Records supplied -
╭──

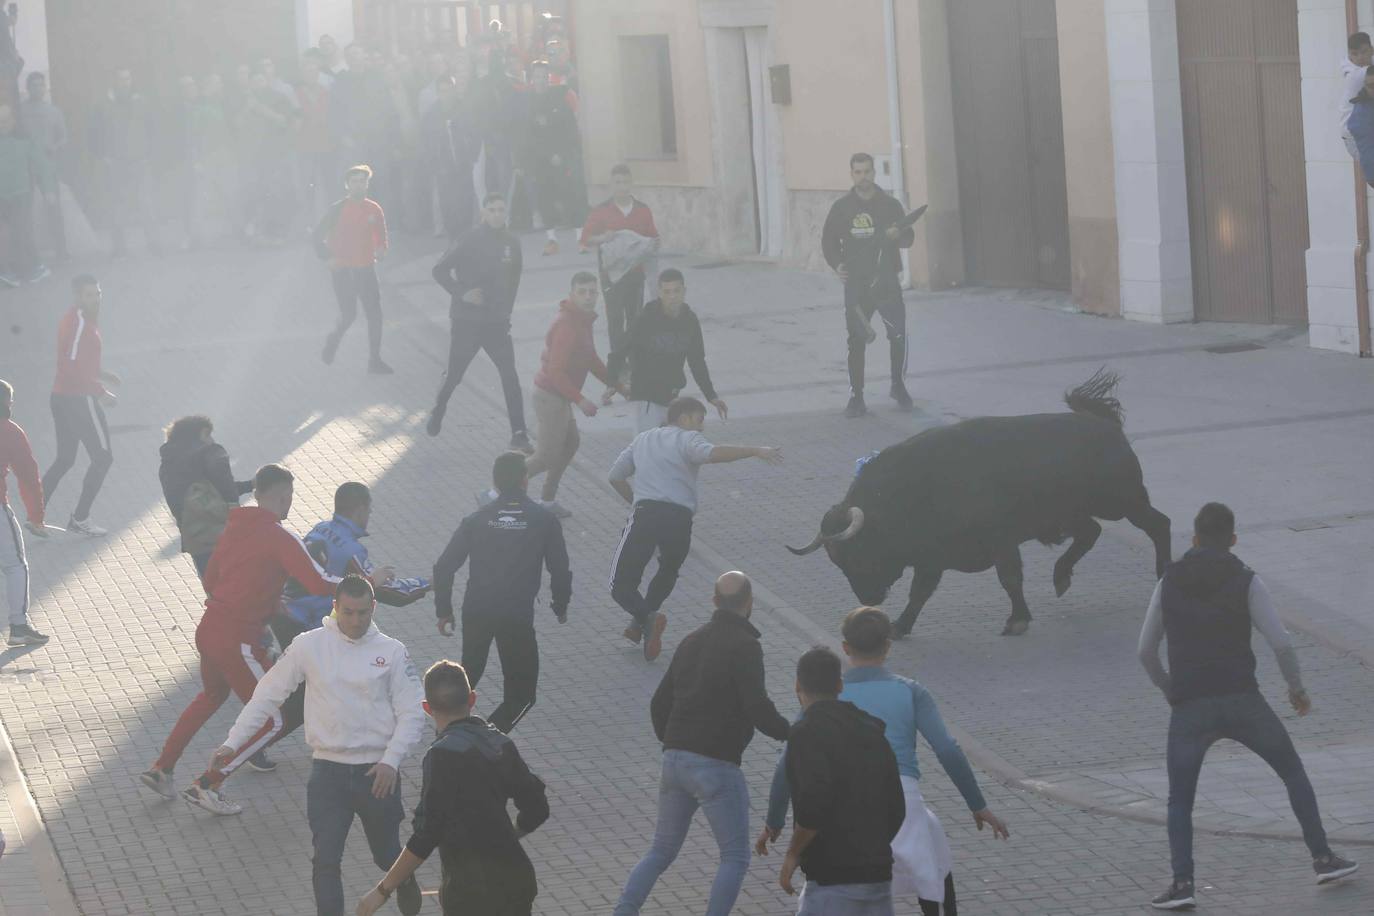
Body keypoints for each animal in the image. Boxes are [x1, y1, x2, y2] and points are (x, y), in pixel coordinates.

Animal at [791, 376, 1165, 634]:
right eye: (837, 561)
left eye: (857, 552)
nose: (868, 599)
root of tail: (1104, 423)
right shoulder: (931, 558)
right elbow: (919, 593)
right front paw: (900, 626)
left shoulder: (1001, 542)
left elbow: (1009, 579)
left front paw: (1017, 621)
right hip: (1073, 515)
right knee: (1091, 532)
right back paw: (1061, 578)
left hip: (1122, 502)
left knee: (1158, 524)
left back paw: (1161, 573)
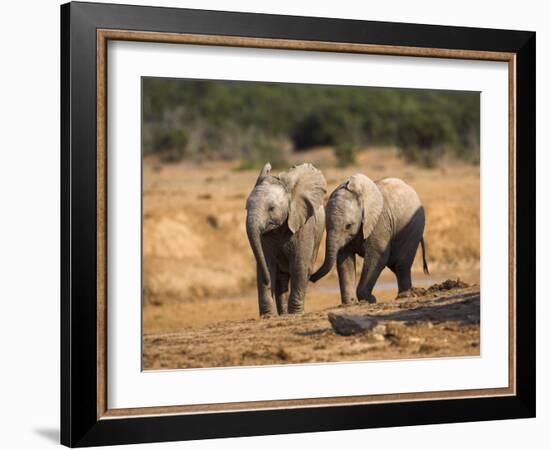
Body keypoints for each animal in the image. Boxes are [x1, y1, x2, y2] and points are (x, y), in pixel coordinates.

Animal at [246, 163, 328, 316]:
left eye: (271, 208)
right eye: (246, 207)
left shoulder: (304, 225)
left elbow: (298, 265)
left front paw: (295, 313)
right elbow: (267, 264)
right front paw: (268, 316)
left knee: (305, 270)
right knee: (281, 278)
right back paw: (283, 314)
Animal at [312, 174, 430, 304]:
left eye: (348, 226)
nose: (310, 277)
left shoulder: (379, 222)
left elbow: (377, 256)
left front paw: (370, 299)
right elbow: (344, 258)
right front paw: (350, 303)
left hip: (414, 228)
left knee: (401, 264)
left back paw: (404, 295)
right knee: (396, 266)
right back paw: (405, 294)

╰──

Your goal -
In how many lines of the entries does "back" appear? Reply with only the number.

Result for this exercise -
5